Conditional probability with a temporal feature

46 Views Asked by At

My probability skills are quite rusty and I'm becoming stuck with a text mining problem that requires knowing the conditional probability of a word's co-occurrence.

To be more specific, say I have two speakers having a back-and-forth conversation, I want to determine the conditional probability of Alice using a word w given that it had been spoken by Bob in the previous utterance, not a previous utterance. Consider the below, with the word 'one':

Bob: One fish, Two fish, Red fish, Blue fish,

Alice: Black fish, Blue fish, Old fish, New fish.

Bob: This one has a little car.

Alice: This one has a little star.

Using a binary variable (where 1 = the presence of the word in the sentence, and 0 means the absence of the word in the sentence), I have gotten as far as deducing that the probability of Alice using the word 'one' is 1/2 (because she has two utterances, one of which contains the word I am looking for), and the probability of Bob using the word is 2/2 (because he has two utterances, both of which contain the word I am looking for) - Although crucially, only one corresponds with Alice using the word in an immediate reply.

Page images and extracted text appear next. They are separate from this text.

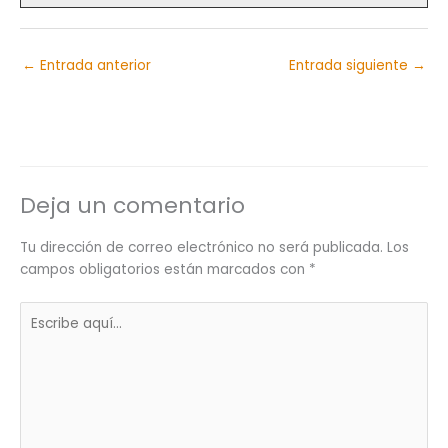
←
Entrada anterior
Entrada siguiente
→
Deja un comentario
Tu dirección de correo electrónico no será publicada.
Los
campos obligatorios están marcados con
*
Escribe
aquí...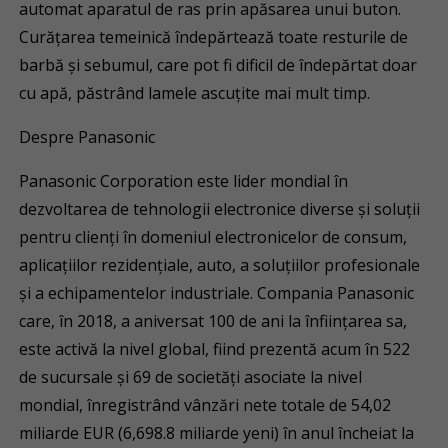
automat aparatul de ras prin apăsarea unui buton.
Curățarea temeinică îndepărtează toate resturile de
barbă și sebumul, care pot fi dificil de îndepărtat doar
cu apă, păstrând lamele ascuțite mai mult timp.
Despre Panasonic
Panasonic Corporation este lider mondial în
dezvoltarea de tehnologii electronice diverse și soluții
pentru clienți în domeniul electronicelor de consum,
aplicațiilor rezidențiale, auto, a soluțiilor profesionale
și a echipamentelor industriale. Compania Panasonic
care, în 2018, a aniversat 100 de ani la înființarea sa,
este activă la nivel global, fiind prezentă acum în 522
de sucursale și 69 de societăți asociate la nivel
mondial, înregistrând vânzări nete totale de 54,02
miliarde EUR (6,698.8 miliarde yeni) în anul încheiat la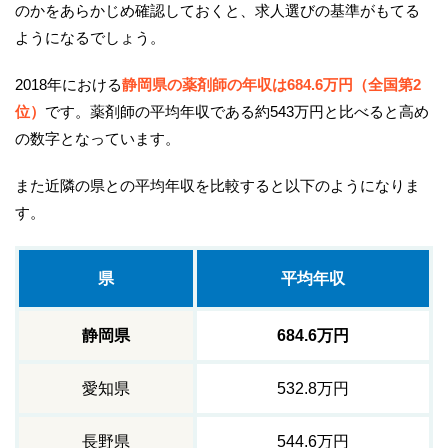
のかをあらかじめ確認しておくと、求人選びの基準がもてる
ようになるでしょう。
2018年における
静岡県の薬剤師の年収は684.6万円（全国第2
位）
です。薬剤師の平均年収である約543万円と比べると高め
の数字となっています。
また近隣の県との平均年収を比較すると以下のようになりま
す。
県
平均年収
静岡県
684.6万円
愛知県
532.8万円
長野県
544.6万円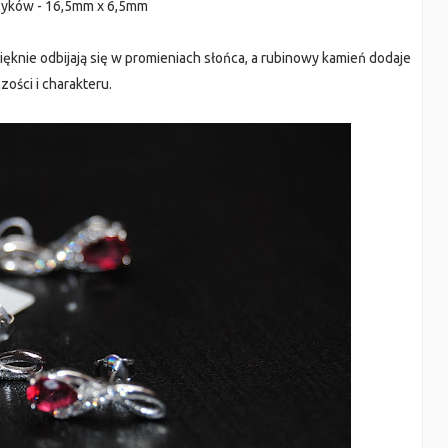
zyków - 16,5mm x 6,5mm
ięknie odbijają się w promieniach słońca, a rubinowy kamień dodaje
zości i charakteru.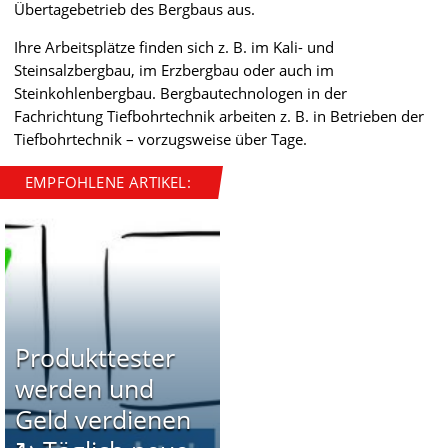
Übertagebetrieb des Bergbaus aus.
Ihre Arbeitsplätze finden sich z. B. im Kali- und
Steinsalzbergbau, im Erzbergbau oder auch im
Steinkohlenbergbau. Bergbautechnologen in der
Fachrichtung Tiefbohrtechnik arbeiten z. B. in Betrieben der
Tiefbohrtechnik – vorzugsweise über Tage.
EMPFOHLENE ARTIKEL:
Produkttester
werden und
Geld verdienen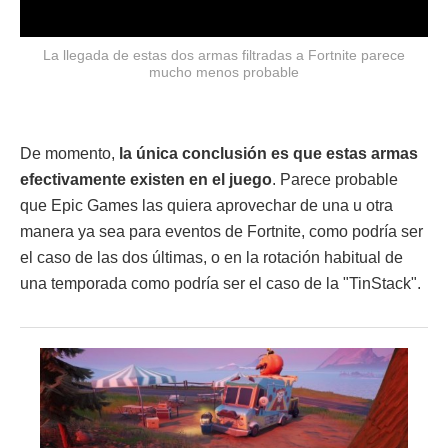
La llegada de estas dos armas filtradas a Fortnite parece
mucho menos probable
De momento,
la única conclusión es que estas armas
efectivamente existen en el juego
. Parece probable
que Epic Games las quiera aprovechar de una u otra
manera ya sea para eventos de Fortnite, como podría ser
el caso de las dos últimas, o en la rotación habitual de
una temporada como podría ser el caso de la "TinStack".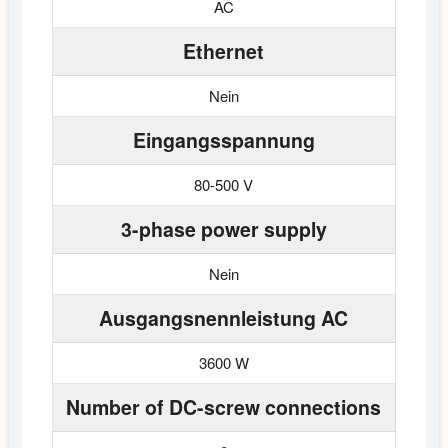
AC
Ethernet
Nein
Eingangsspannung
80-500 V
3-phase power supply
Nein
Ausgangsnennleistung AC
3600 W
Number of DC-screw connections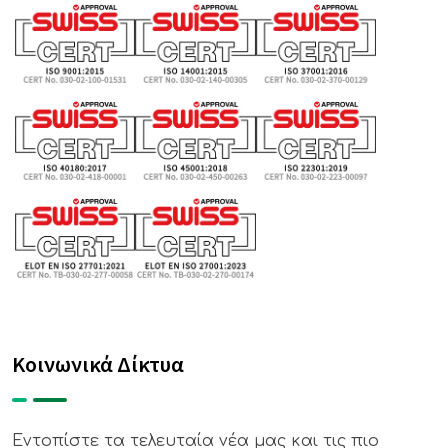
Κοινωνικά Δίκτυα
Εντοπίστε τα τελευταία νέα μας και τις πιο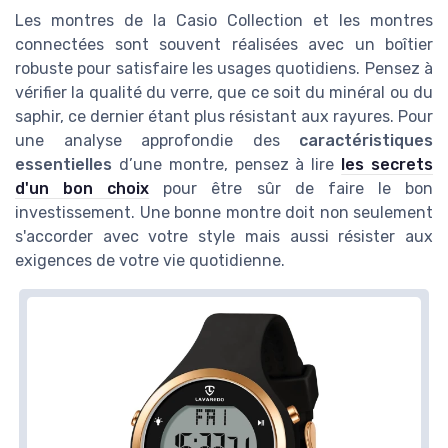
Les montres de la Casio Collection et les montres
connectées sont souvent réalisées avec un boîtier
robuste pour satisfaire les usages quotidiens. Pensez à
vérifier la qualité du verre, que ce soit du minéral ou du
saphir, ce dernier étant plus résistant aux rayures. Pour
une analyse approfondie des
caractéristiques
essentielles
d’une montre, pensez à lire
les secrets
d'un bon choix
pour être sûr de faire le bon
investissement. Une bonne montre doit non seulement
s'accorder avec votre style mais aussi résister aux
exigences de votre vie quotidienne.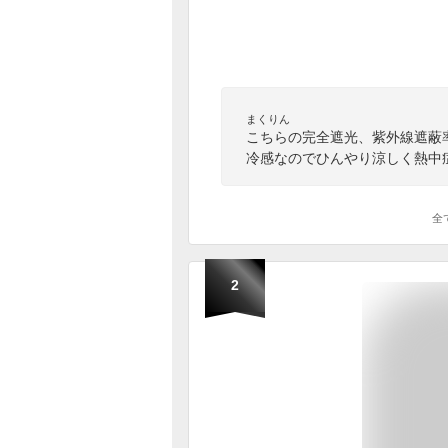
まくりん
こちらの完全遮光、紫外線遮蔽率
冷感なのでひんやり涼しく熱中
全
2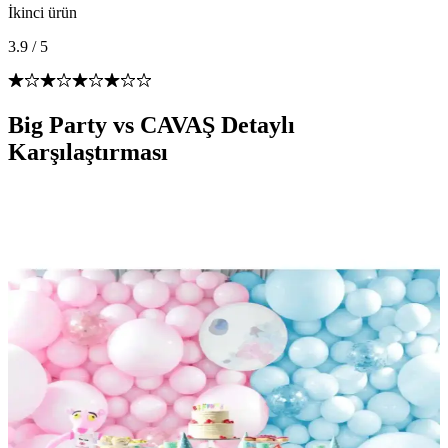
İkinci ürün
3.9
/
5
Big Party vs CAVAŞ Detaylı
Karşılaştırması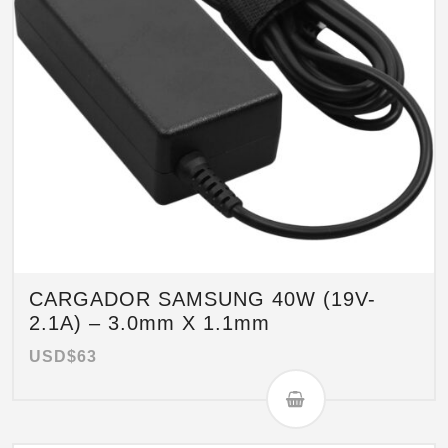
CARGADOR SAMSUNG 40W (19V-
2.1A) – 3.0mm X 1.1mm
USD$
63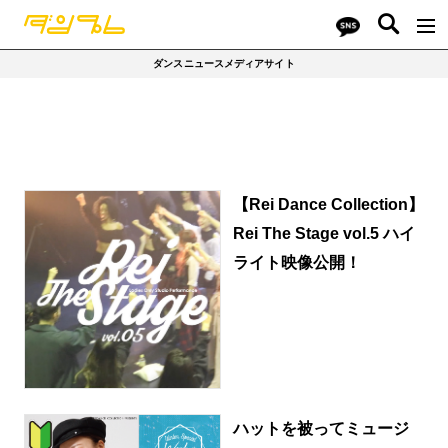
ダンスニュースメディアサイト
【Rei Dance Collection】
Rei The Stage vol.5 ハイ
ライト映像公開！
ハットを被ってミュージ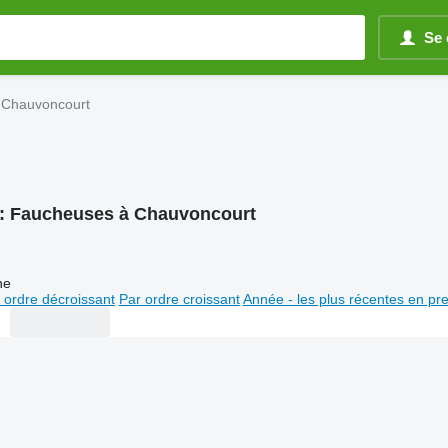
Se 
 Chauvoncourt
:
Faucheuses à Chauvoncourt
ne
 ordre décroissant
Par ordre croissant
Année - les plus récentes en pr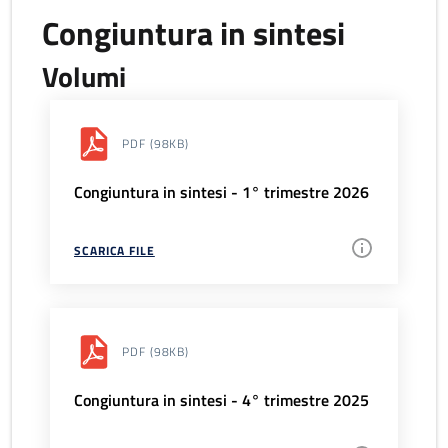
Congiuntura in sintesi
Volumi
PDF
(98KB)
Congiuntura in sintesi - 1° trimestre 2026
SCARICA FILE
PDF
(98KB)
Congiuntura in sintesi - 4° trimestre 2025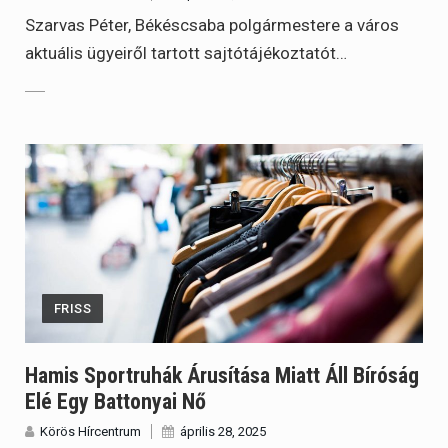
Szarvas Péter, Békéscsaba polgármestere a város
aktuális ügyeiről tartott sajtótájékoztatót…
FRISS
Hamis Sportruhák Árusítása Miatt Áll Bíróság
Elé Egy Battonyai Nő
Körös Hírcentrum
április 28, 2025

Intuitively, I am assuming that the way to resolve this is to count the number of times Bob says the word I am looking for as the denominator, and to count the number of successes (Alice immediately repeating the word) as the numerator. This makes sense and, i think, corresponds with the definition for a conditional probability (as I am narrowing the sample space) - but as I have arrived at it atheoretically I am a little unsure if it is correct.